*** Opening Data records ***
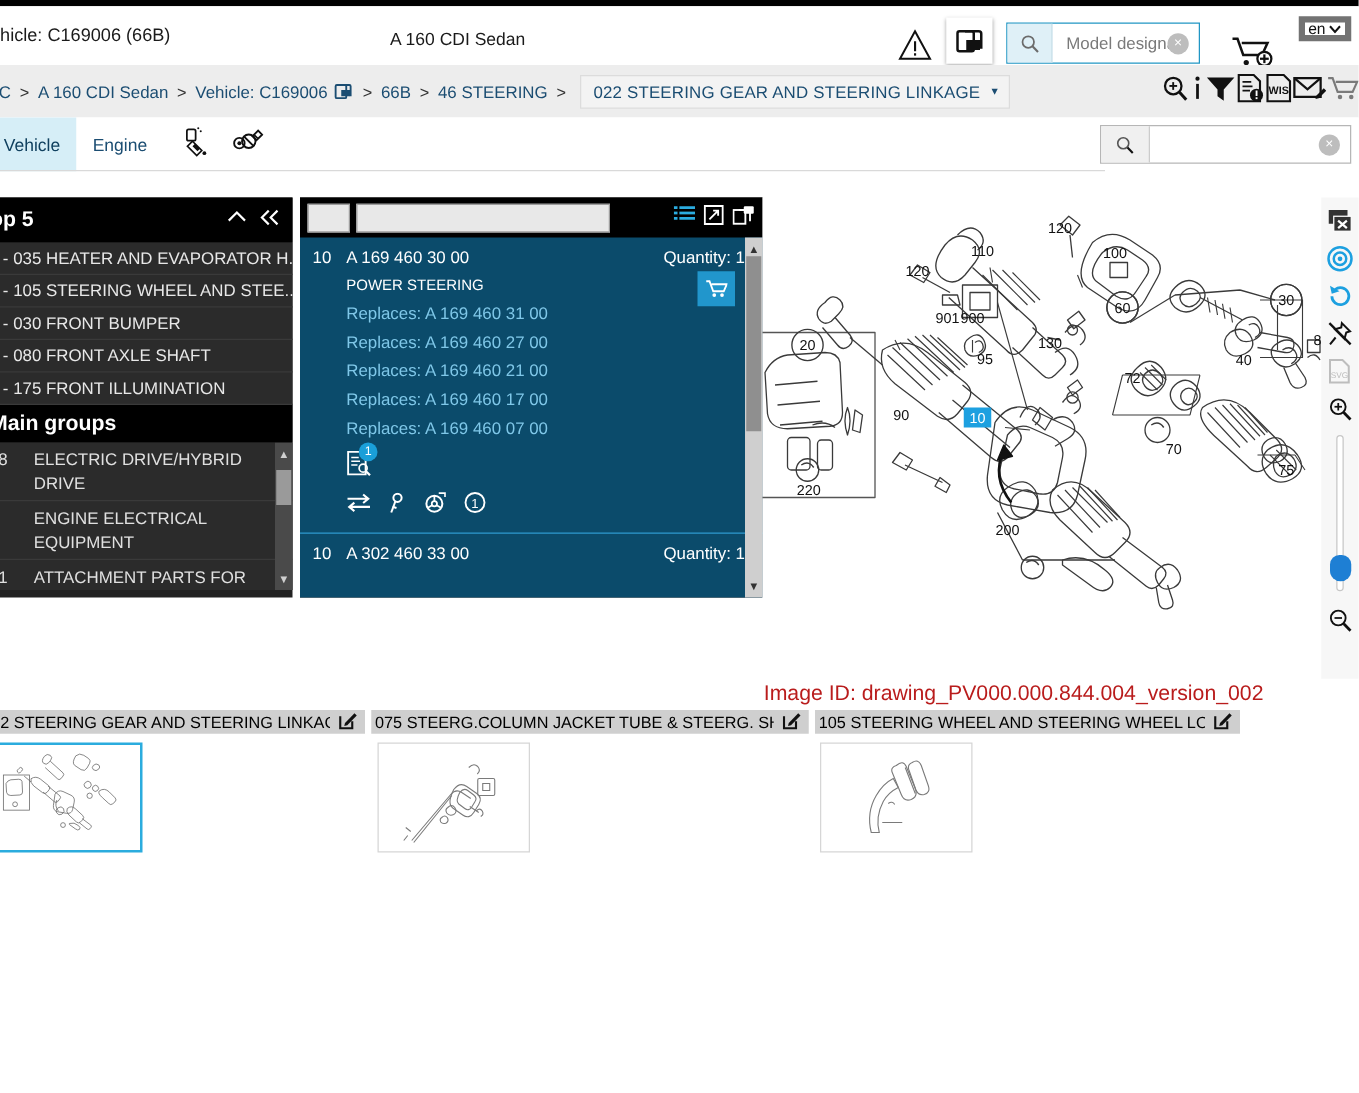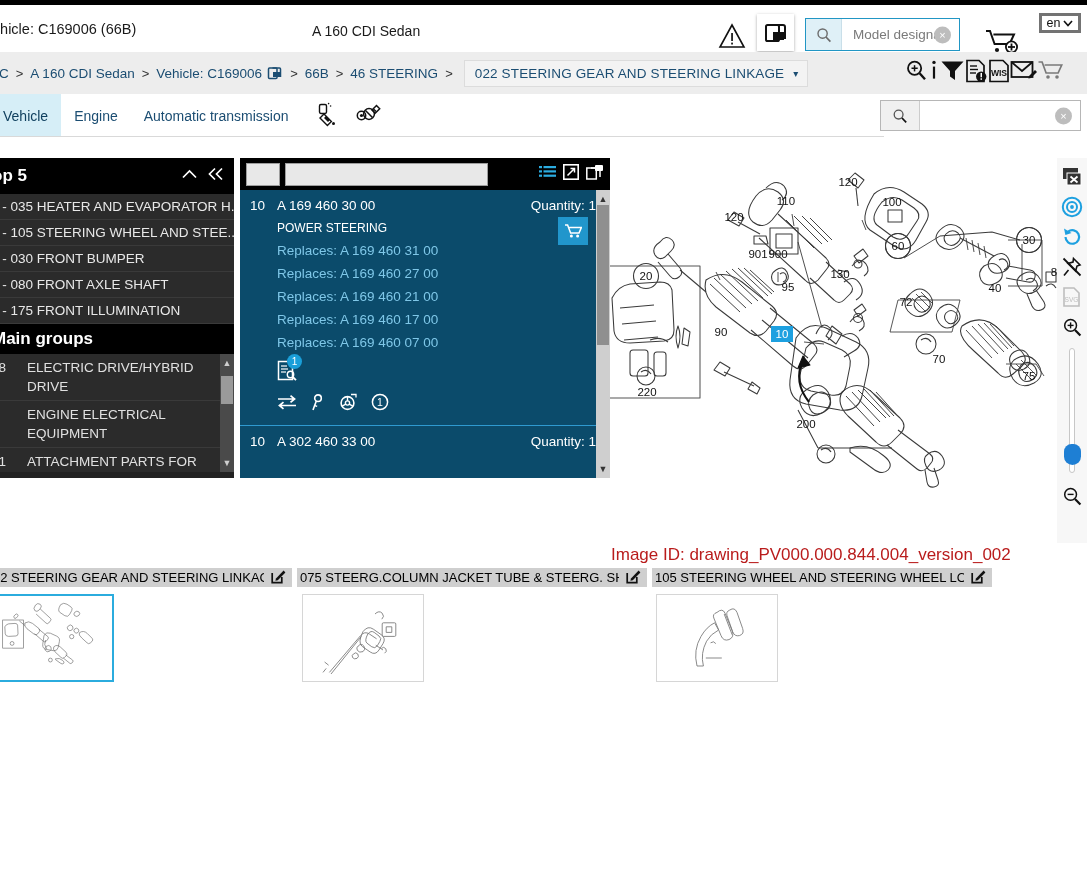--- a/index.html
+++ b/index.html
@@ -51,7 +51,7 @@
   .cart-top { position:absolute; left:984px; top:22px; width:36px; height:30px; }
   .lang-sel {
     position:absolute; right:6px; top:8px; width:42px; height:20px;
-    border:3px solid #737373; background:#fff; font-size:12.5px;
+    border:5px solid #737373; background:#fff; font-size:12.5px;
     display:flex; align-items:center; justify-content:center; gap:3px; color:#111;
   }
 

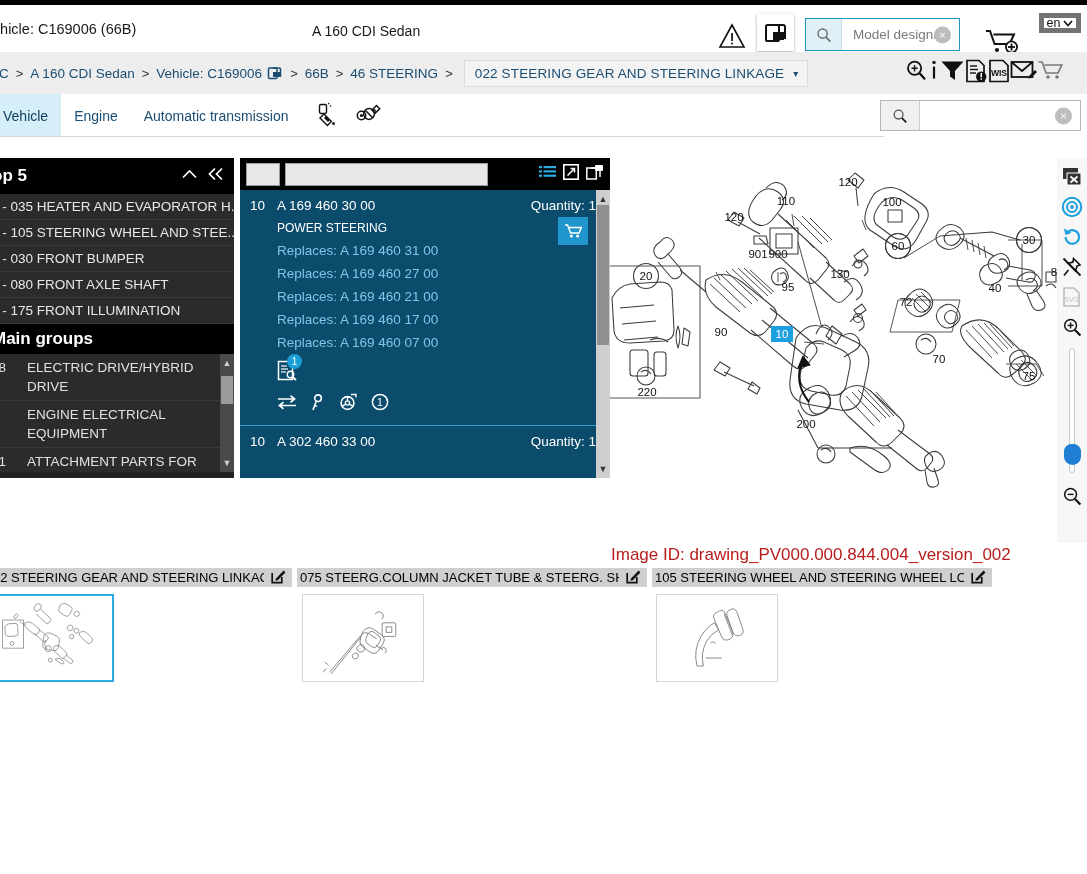--- a/index.html
+++ b/index.html
@@ -70,8 +70,8 @@
     display:inline-flex; align-items:center; gap:9px; margin-left:4px;
   }
   .cb-toolicons {
-    position:absolute; right:24px; top:50%; transform:translateY(-50%);
-    display:flex; 
+    position:absolute; right:0; top:50%; transform:translateY(-50%);
+    display:flex; align-items:center; 
   }
 
   

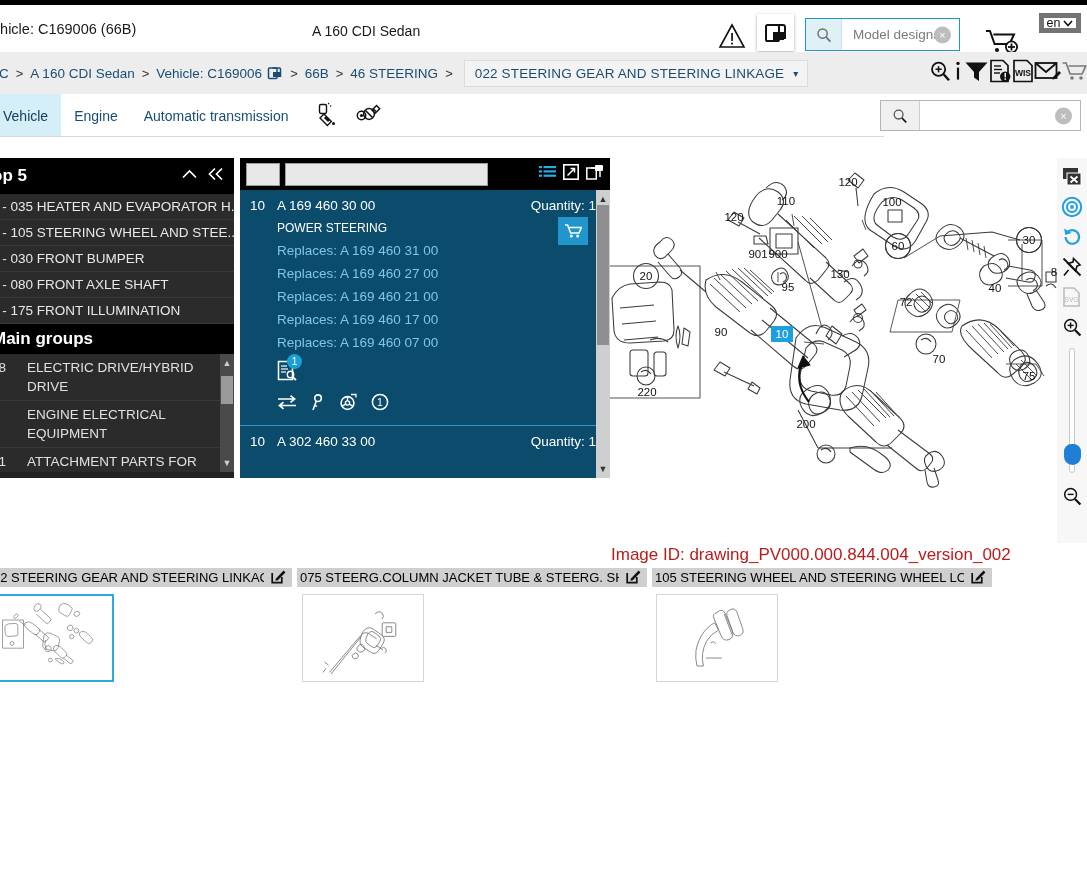--- a/index.html
+++ b/index.html
@@ -332,7 +332,6 @@
   <div class="tabs">
     <div class="tab sel">Vehicle</div>
     <div class="tab">Engine</div>
-    <div class="tab">Automatic transmission</div>
   </div>
   <div class="tabicons">
     <span>

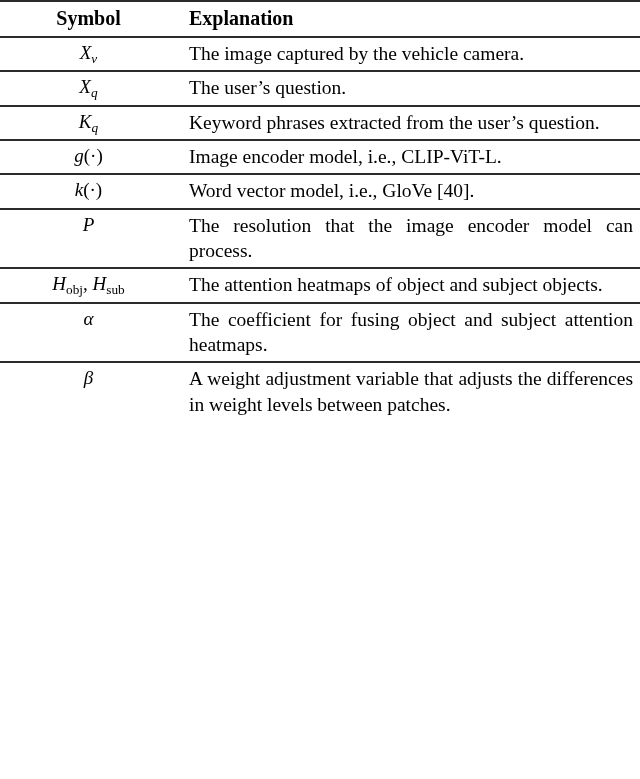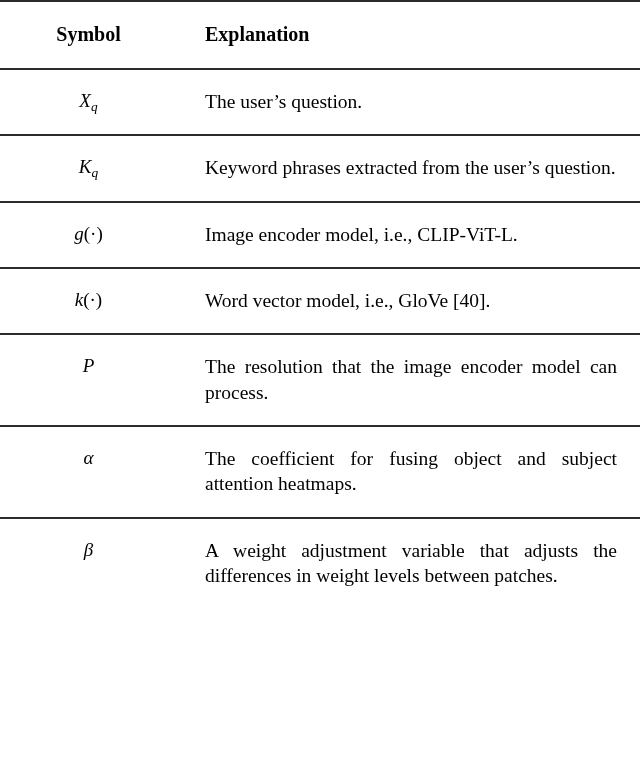--- a/index.html
+++ b/index.html
@@ -24,7 +24,7 @@
 
   .notation-table td,
   .notation-table th {
-    padding: 16px;
+    padding: 0;
     vertical-align: top;
     border: 0;
   }

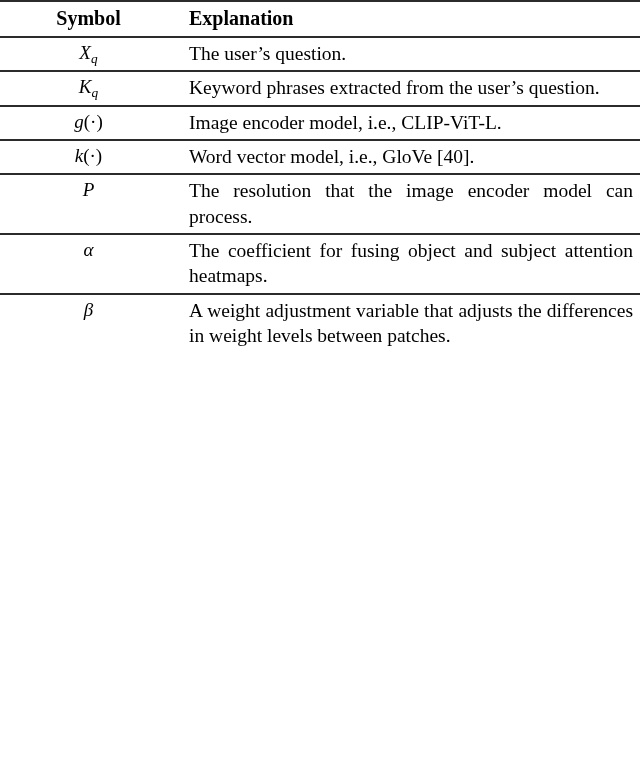--- a/index.html
+++ b/index.html
@@ -116,6 +116,14 @@
 
   <tbody>
 
+    <tr class="rule-double">
+      <td class="cell-symbol">
+        <span class="inner"><span class="mi">X</span><sub class="mi">v</sub></span>
+      </td>
+      <td class="cell-expl">
+        <span class="inner">The image captured by the vehicle cam­era.</span>
+      </td>
+    </tr>
 
     <tr class="rule-double">
       <td class="cell-symbol">

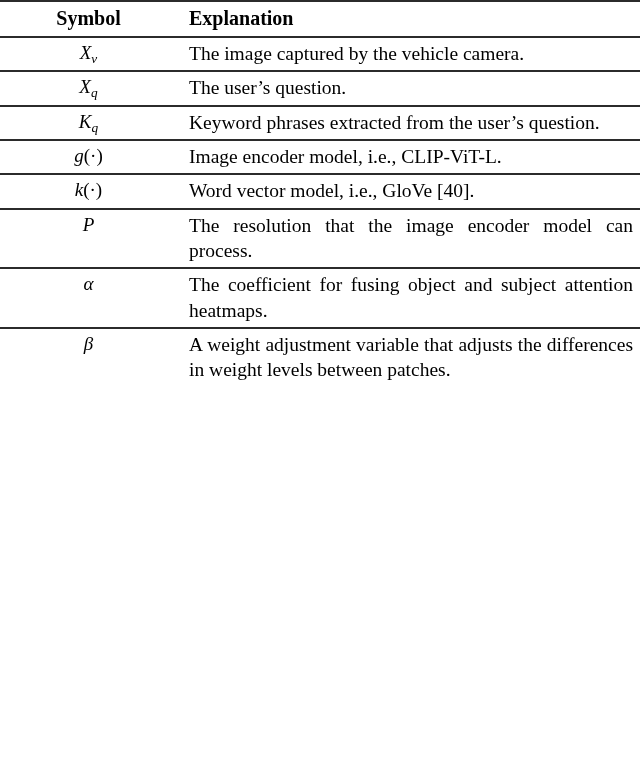--- a/index.html
+++ b/index.html
@@ -175,6 +175,14 @@
 
 
 
+    <tr class="rule-double">
+      <td class="cell-symbol">
+        <span class="inner"><span class="mi">H</span><sub class="mup">obj</sub><span class="comma">,</span> <span class="mi">H</span><sub class="mup">sub</sub></span>
+      </td>
+      <td class="cell-expl">
+        <span class="inner">The attention heatmaps of object and subject objects.</span>
+      </td>
+    </tr>
 
     <tr class="rule-double">
       <td class="cell-symbol">

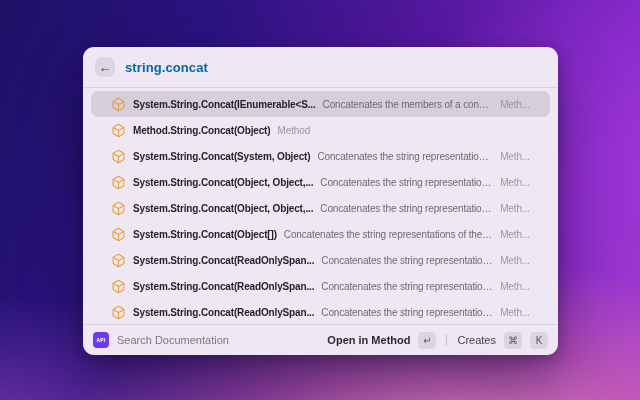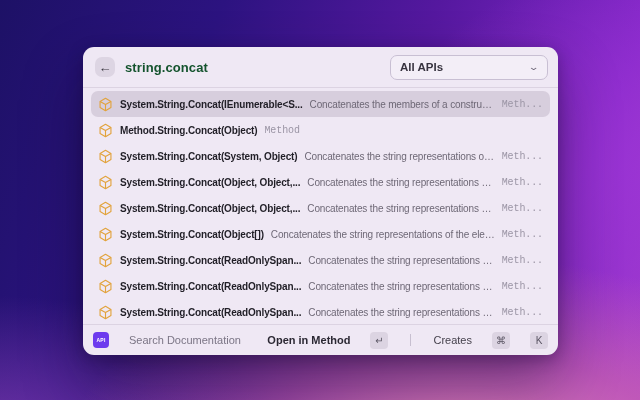--- a/index.html
+++ b/index.html
@@ -29,7 +29,7 @@
     display:flex; align-items:center; justify-content:center;
     color:#3a3740; font-size:13px; line-height:1; cursor:pointer; flex:0 0 auto;
   }
-  .query { margin-left:10px; font-size:13px; font-weight:bold; color:#14532d; letter-spacing:.1px; flex:1 1 auto; }
+  .query { margin-left:10px; font-size:13px; font-weight:bold; color:#0369a1; letter-spacing:.1px; flex:1 1 auto; }
   .dropdown {
     flex:0 0 auto; width:158px; height:25px; border:1px solid #c8bfd3; border-radius:7px;
     background:rgba(255,255,255,.28);

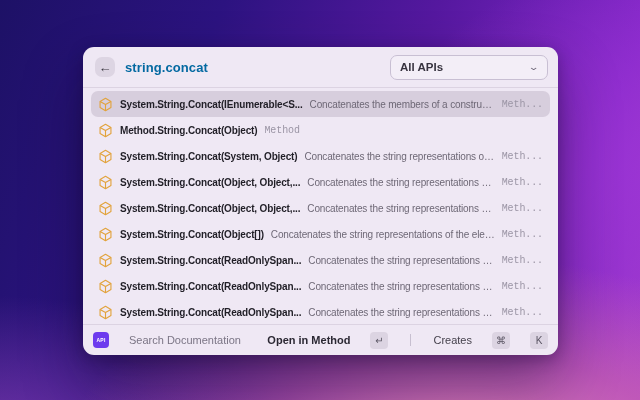--- a/index.html
+++ b/index.html
@@ -79,10 +79,6 @@
       <span>←</span>
     </div>
     <div class="query">string.concat</div>
-    <div class="dropdown">
-      <span class="dd-label">All APIs</span>
-      <span class="dd-chevron">⌄</span>
-    </div>
   </div>
 
   <div class="divider"></div>

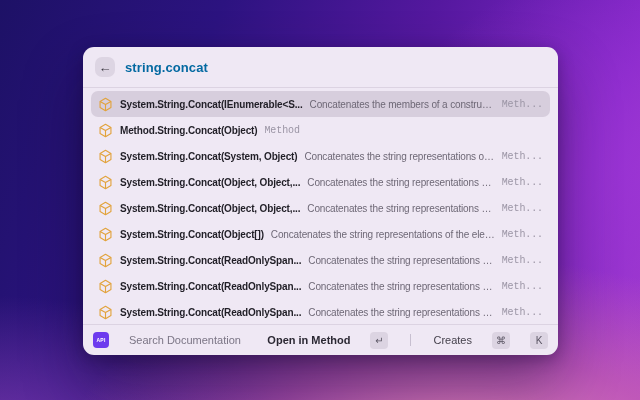--- a/index.html
+++ b/index.html
@@ -44,7 +44,7 @@
   .list { flex:1 1 auto; padding:3px 8px 0 8px; overflow:hidden; }
   .row {
     height:26px; display:flex; align-items:center; gap:7px;
-    padding:0 7px; border-radius:7px; cursor:pointer;
+    padding:0 20px; border-radius:7px; cursor:pointer;
   }
   .row.selected { background:#d7cedd; }
   .row-icon { flex:0 0 15px; width:15px; height:15px; display:flex; align-items:center; justify-content:center; }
*** Closing Data records ***
**Work task:** Print all entries exactly; skip the pictures.

**Expected answer:**
--- a/index.html
+++ b/index.html
@@ -51,7 +51,7 @@
   .cart-top { position:absolute; left:984px; top:22px; width:36px; height:30px; }
   .lang-sel {
     position:absolute; right:6px; top:8px; width:42px; height:20px;
-    border:3px solid #737373; background:#fff; font-size:12.5px;
+    border:5px solid #737373; background:#fff; font-size:12.5px;
     display:flex; align-items:center; justify-content:center; gap:3px; color:#111;
   }
 

--- a/index.html
+++ b/index.html
@@ -70,8 +70,8 @@
     display:inline-flex; align-items:center; gap:9px; margin-left:4px;
   }
   .cb-toolicons {
-    position:absolute; right:24px; top:50%; transform:translateY(-50%);
-    display:flex; 
+    position:absolute; right:0; top:50%; transform:translateY(-50%);
+    display:flex; align-items:center; 
   }
 
   

--- a/index.html
+++ b/index.html
@@ -332,7 +332,6 @@
   <div class="tabs">
     <div class="tab sel">Vehicle</div>
     <div class="tab">Engine</div>
-    <div class="tab">Automatic transmission</div>
   </div>
   <div class="tabicons">
     <span>

--- a/index.html
+++ b/index.html
@@ -24,7 +24,7 @@
 
   .notation-table td,
   .notation-table th {
-    padding: 16px;
+    padding: 0;
     vertical-align: top;
     border: 0;
   }

--- a/index.html
+++ b/index.html
@@ -116,6 +116,14 @@
 
   <tbody>
 
+    <tr class="rule-double">
+      <td class="cell-symbol">
+        <span class="inner"><span class="mi">X</span><sub class="mi">v</sub></span>
+      </td>
+      <td class="cell-expl">
+        <span class="inner">The image captured by the vehicle cam­era.</span>
+      </td>
+    </tr>
 
     <tr class="rule-double">
       <td class="cell-symbol">

--- a/index.html
+++ b/index.html
@@ -175,6 +175,14 @@
 
 
 
+    <tr class="rule-double">
+      <td class="cell-symbol">
+        <span class="inner"><span class="mi">H</span><sub class="mup">obj</sub><span class="comma">,</span> <span class="mi">H</span><sub class="mup">sub</sub></span>
+      </td>
+      <td class="cell-expl">
+        <span class="inner">The attention heatmaps of object and subject objects.</span>
+      </td>
+    </tr>
 
     <tr class="rule-double">
       <td class="cell-symbol">

--- a/index.html
+++ b/index.html
@@ -29,7 +29,7 @@
     display:flex; align-items:center; justify-content:center;
     color:#3a3740; font-size:13px; line-height:1; cursor:pointer; flex:0 0 auto;
   }
-  .query { margin-left:10px; font-size:13px; font-weight:bold; color:#14532d; letter-spacing:.1px; flex:1 1 auto; }
+  .query { margin-left:10px; font-size:13px; font-weight:bold; color:#0369a1; letter-spacing:.1px; flex:1 1 auto; }
   .dropdown {
     flex:0 0 auto; width:158px; height:25px; border:1px solid #c8bfd3; border-radius:7px;
     background:rgba(255,255,255,.28);

--- a/index.html
+++ b/index.html
@@ -79,10 +79,6 @@
       <span>←</span>
     </div>
     <div class="query">string.concat</div>
-    <div class="dropdown">
-      <span class="dd-label">All APIs</span>
-      <span class="dd-chevron">⌄</span>
-    </div>
   </div>
 
   <div class="divider"></div>

--- a/index.html
+++ b/index.html
@@ -44,7 +44,7 @@
   .list { flex:1 1 auto; padding:3px 8px 0 8px; overflow:hidden; }
   .row {
     height:26px; display:flex; align-items:center; gap:7px;
-    padding:0 7px; border-radius:7px; cursor:pointer;
+    padding:0 20px; border-radius:7px; cursor:pointer;
   }
   .row.selected { background:#d7cedd; }
   .row-icon { flex:0 0 15px; width:15px; height:15px; display:flex; align-items:center; justify-content:center; }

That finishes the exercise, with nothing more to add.